Obwohl der Film im Laufe der Zeit ein wenig wie ein Krimi wirkt, so ist er doch als Familiendrama zu sehen. Ergänzend zur Haupthandlung treten immer wieder Rückblenden auf. Diese erklären mit Vorkommnissen aus der Vergangenheit die Ereignisse der Gegenwart. Das ganze Gefüge wird gegen Ende, als das Verschwinden Celias allmählich aufgeklärt wird, etwas verwirrend, da es von da an nicht nur die Rückblenden von vor 17 Jahren gibt, sondern auch einige, die zeitlich vor dem Verschwinden des Mädchens liegen.

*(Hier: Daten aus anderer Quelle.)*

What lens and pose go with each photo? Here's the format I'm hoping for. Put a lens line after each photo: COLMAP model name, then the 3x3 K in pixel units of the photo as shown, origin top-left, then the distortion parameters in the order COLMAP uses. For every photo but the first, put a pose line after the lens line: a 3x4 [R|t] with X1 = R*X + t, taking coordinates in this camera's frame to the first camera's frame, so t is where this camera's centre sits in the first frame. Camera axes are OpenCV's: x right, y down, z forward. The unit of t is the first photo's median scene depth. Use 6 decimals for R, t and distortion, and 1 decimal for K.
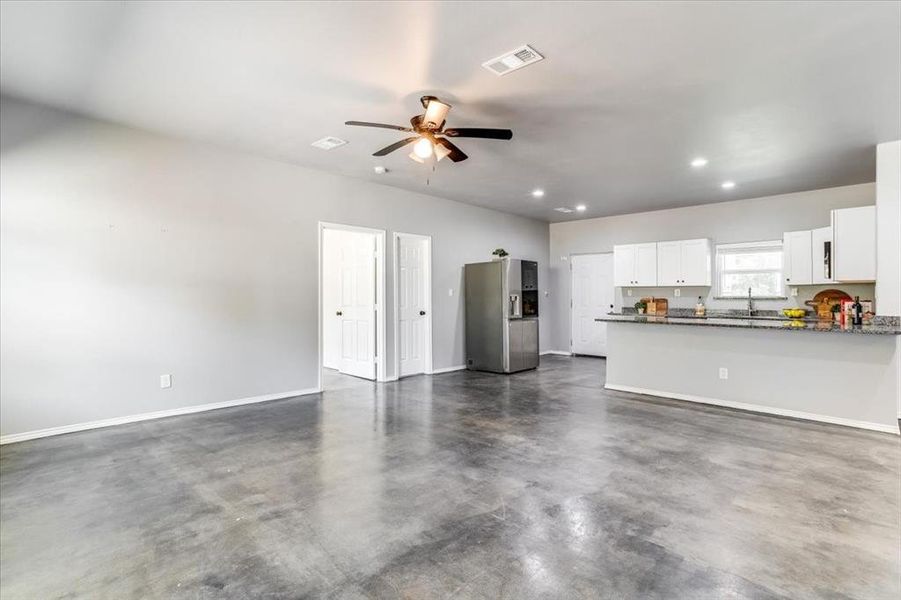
lens RADIAL K [[449.3, 0, 469.8], [0, 449.3, 289.8], [0, 0, 1]] dist [-0.005555, 0.002017]
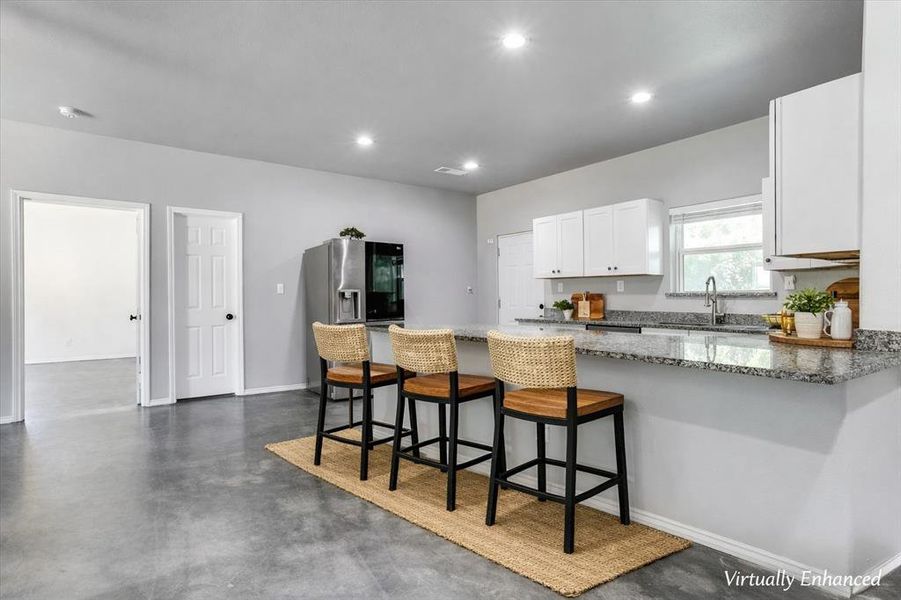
lens RADIAL K [[449.3, 0, 464.4], [0, 449.3, 287.9], [0, 0, 1]] dist [-0.005555, 0.002017]
pose [[0.974647, -0.006006, -0.223666, 0.426414], [0.006396, 0.999979, 0.001022, 0.007780], [0.223655, -0.002426, 0.974665, 0.339868]]
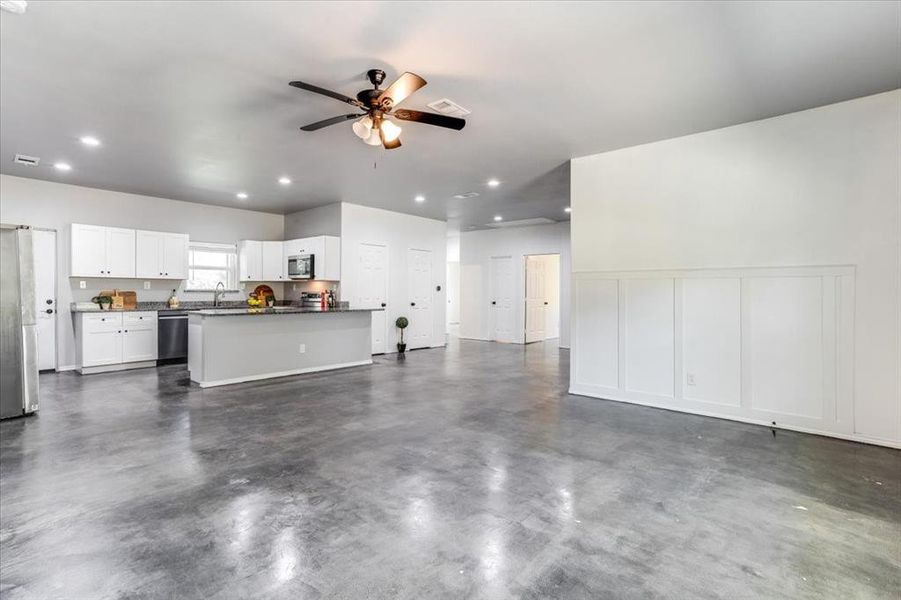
lens RADIAL K [[421.9, 0, 424.2], [0, 421.9, 298.0], [0, 0, 1]] dist [-0.004079, 0.001621]
pose [[-0.006690, -0.017998, 0.999816, -0.476898], [-0.021924, 0.999600, 0.017848, 0.005087], [-0.999737, -0.021801, -0.007082, 0.453926]]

„Als das Meer verschwand“ behandelt nicht nur Themen wie ungleiche Brüder bzw. schwierige Familienverhältnisse, sondern auch die Liebe zum Schreiben, Erwachsenwerden, erste Liebe sowie das Gefangensein in der abgelegenen Welt einer neuseeländischen Kleinstadt und die Auswirkungen auf junge Menschen. Die Abgeschiedenheit wird vor allem durch die meist grauen Landschaftsaufnahmen dargestellt. Diese Bilder zeugen schon von einer gewissen Schönheit, verdeutlichen aber gleichzeitig den grauen, tristen Alltag am anderen Ende des Erdballs. In einer Szene meint Paul, dass eigentlich alle Teenager von dort weg wollen. Während sich der Originaltitel „In My Father’s Den“ auf die Hütte, die sowohl seinem Vater als auch Paul selbst als Zuflucht dient, bezieht, ist der deutsche Titel einer Kurzgeschichte aus dem Film entnommen, deren Anfangstext im Film mehrmals zitiert wird.

Keinesfalls sollte man bei diesem Film große Spannung erwarten, die Geschichte wirft nur mit der Zeit immer wieder Fragen auf. Schließlich wird eine überraschende Lösung der Geheimnisse präsentiert. Am Ende bleiben eigentlich keine Fragen mehr offen. Sehr schön ist die Schlussszene, auch wenn sie, was die Chronologie der Geschichte betrifft, nicht die letzte ist. Neben Matthew Macfadyen überzeugt vor allem die junge Emily Barclay als 16jährige Celia, die von einer Karriere als Schriftstellerin in Europa träumt und Paul daran erinnert, wie er früher selbst war.

Fazit: Unspektakuläres, aber sehr gelungenes Familiendrama über die weitreichenden Folgen der Vergangenheit. 8/10.


Andrew (Colin Moy) und Penny (Miranda Otto).
Marius Joa, 7. Dezember 2006. Bilder: Capelight Pictures.